DATA SECTION:
= Beginning of Section =

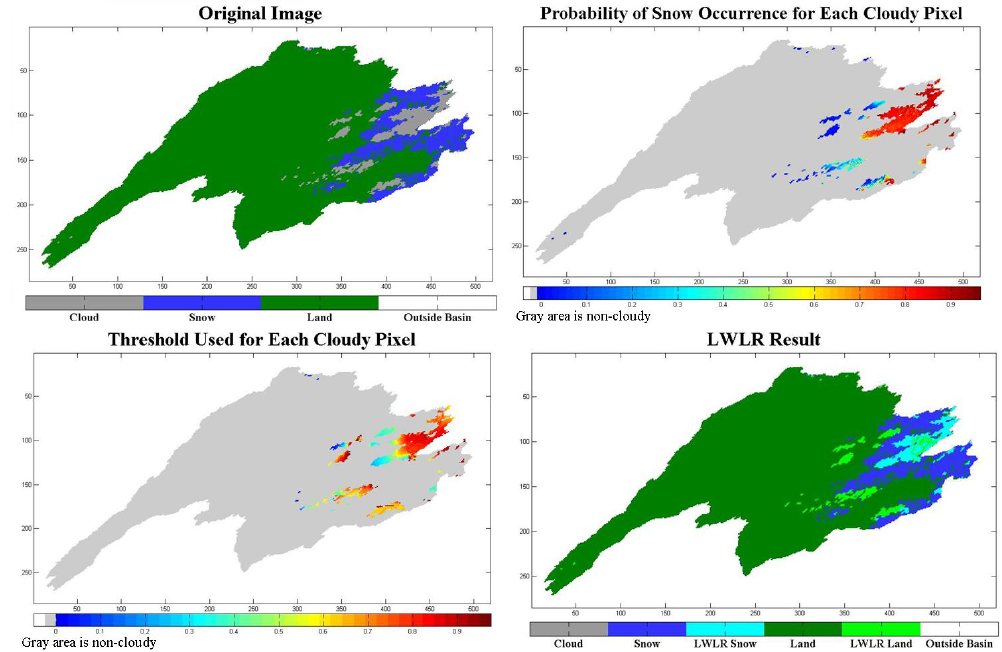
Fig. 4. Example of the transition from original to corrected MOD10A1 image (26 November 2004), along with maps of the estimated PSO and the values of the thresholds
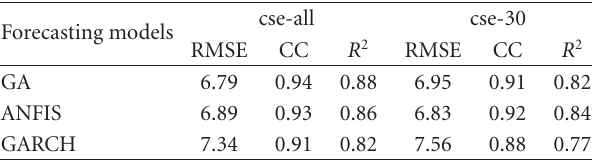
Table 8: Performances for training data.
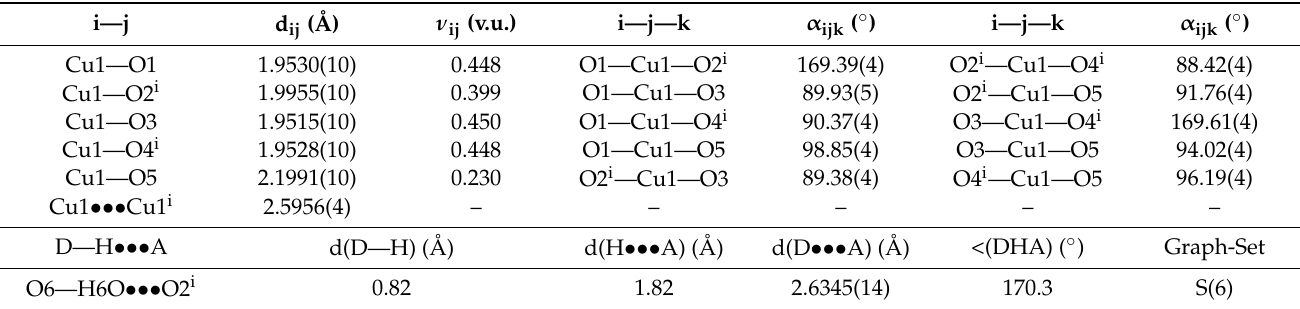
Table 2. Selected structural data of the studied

= End of Section =

ASSIGNED TASK:
Please set down the whole listing exactly, apart from the pictures.

YOUR RESPONSE:
Fig. 4. Example of the transition from original to corrected MOD10A1 image (26 November 2004), along with maps of the estimated PSO and the values of the thresholds
Table 8: Performances for training data.
Table 2. Selected structural data of the studied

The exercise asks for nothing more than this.